_Alıştırma 1_
Sivas mani geleneğini anlatan metne göre şu soruları cevaplayın:
(a) Düz manilerde hangi mısralar kafiyelenir?
(b) Mısra sayısı fazla olan manilerin sınırlı sayıda olmasının sebebi nedir?
(c) Sivas'ta söylenen maniler hangi üç ana başlıkta toplanmıştır?
_Alıştırma 2_
Sivas mani geleneğini anlatan metni son cümlesinden itibaren sürdürün.

_Seçilen Bölüm_
━━━━━━━━━━━━━━━━━━━━━━━━━━━━━━

Sivas Yöresinde Mani Söyleme Geleneği

Giriş: Anonim halk edebiyatı ürünlerinin en yaygın olanlarından biri de mani’dir. Düğünlerde, kadın topluluklarında, iş yerlerinde, tarlalarda vb. söylenen mani, genellikle hece vezninin 7 veya 8’lisi ile meydana getirilen 4 mısralık manzumelerdir. Manilerde birinci, ikinci ve dördüncü mısralar kafiyelenir. Bu manilere düz mani adı verilir.

Maniler mısra sayıları bakımından çeşitlilik gösterir. Büyük çoğunluğu dört mısra olmakla beraber 5, 6, 7, 8, 9, 10, 11, 12, 14, 16, 17 mısralı olan şekilleri de vardır. Ne var ki mısra sayıları fazla olan manilerin sayıları oldukça sınırlıdır. Bunun sebebi; kafiye sözleri bulmanın doğurduğu güçlük ve bu tip manilerin akılda fazla  tutulmamasıdır. Yedekli maniler yukarıdaki örneklerde de görüldüğü gibi genellikle cinaslı sözlerle kurulmuş kesik  manilerdir.

Türkiye’de manilerin söylendiği  çeşitli ortamlar vardır. Bunlardan biri de mevsimlik toplu törenlerdir.

Nevruz ve Baharı Karşılama, Hıdırellez ve Hızır Nebi Bayramı’nda;  Saya Gezme/Davarın Yüzü,   Kuzu Meledi/Kös törenlerinde, Ekin Selavatlama, Yün Tarama, Sini Salma, Bulgur Çekme imecelerinde mani söylenir.

Biz bu tebliğimizde  Sivas’ta söylenen manileri

A. Mevsimlik bayramlara bağlı maniler, B. Tarıma bağlı maniler, C. Hayvancılığa bağlı maniler olmak üzere üç ana başlıkta topladık.

━━━━━━━━━━━━━━━━━━━━━━━━━━━━━━

_Verilen Veriler_
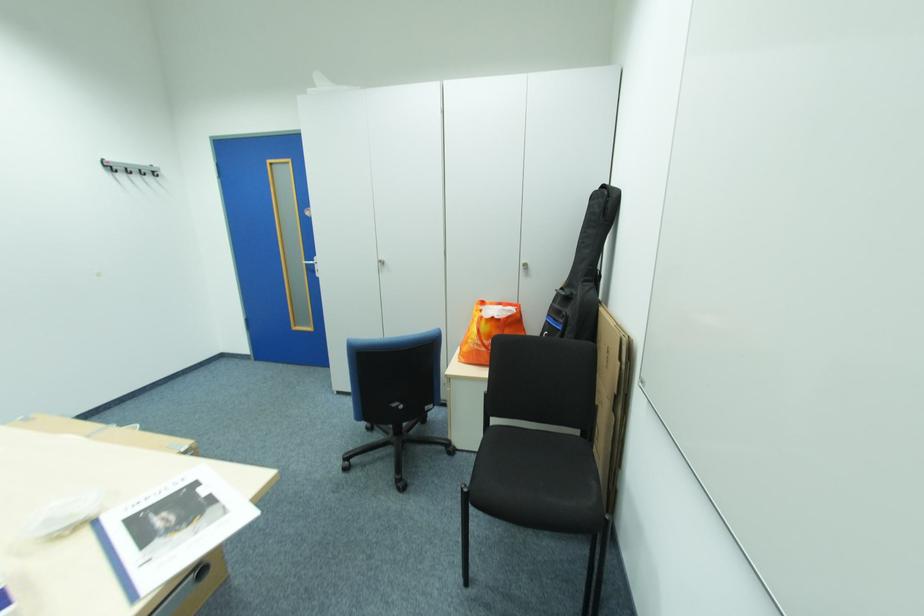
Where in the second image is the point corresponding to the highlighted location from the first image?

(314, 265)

━━━━━━━━━━━━━━━━━━━━━━━━━━━━━━

_Cevap Alanı 1_
(a) Birinci, ikinci ve dördüncü mısralar.
(b) Kafiye sözleri bulmanın doğurduğu güçlük ve bu tip manilerin akılda fazla tutulmaması.
(c) Mevsimlik bayramlara bağlı maniler, tarıma bağlı maniler ve hayvancılığa bağlı maniler.

_Cevap Alanı 2_
  1. Mevsimlik bayramlara bağlı maniler
  1. Hıdırellez manileri

a.Mantıfar  çıkarma: Suşehri

Hıdırellez’de en yaygın gelenek niyet çekme/mantıfar geleneğidir. Sivas merkezinde 5 Mayıs   günü mahallenin genç kızları bir evde toplanırlar; dua okuyarak çeşmeden aldıkları suyu bir küpe koyarlardı. Bu küpü gül ağacının/çalısının dibine getirirlerdi. Genç kızlar, nişanlılar ve genç gelinler yüzüklerini ve küpelerini bu küpe atarlardı.  Niyet küpü genç kızlardan birine teslim edilirdi.  Bu kız, Besmeleyle niyet küpünü gül ağacının dibine kor ve küpün ağzını bir bezle kapatırdı. Sabaha kadar gül fidanının dibinde bekleyen küpün, Hızır tarafından kutsanacağına/dualanacağına inanılırdı. Sabah olunca niyet küpü, gül fidanının dibinden alınır ve mesire yerine götürülürdü. Genç kızlardan biri önce mani okur, daha sonra küpten bir yüzük veya küpe çıkarırdı. Kimin yüzüğü/küpesi çıkmışsa okunan  mani o kızın niyeti olurdu.

Mavi boncuk boğazda

Bir yarim var Sivas’ta

Sivas da Sivas da

Kavuşuruz bu yazda.

2. Hızır orucuna bağlı maniler:

Şubat ayı içinde Hızır  aşkına tutulan üç günlük oruca Hızır orucu denir.

Hızır orucu, şubatın ikinci haftasında  başlar, salı, çarşamba, perşembe sırasını takip eder.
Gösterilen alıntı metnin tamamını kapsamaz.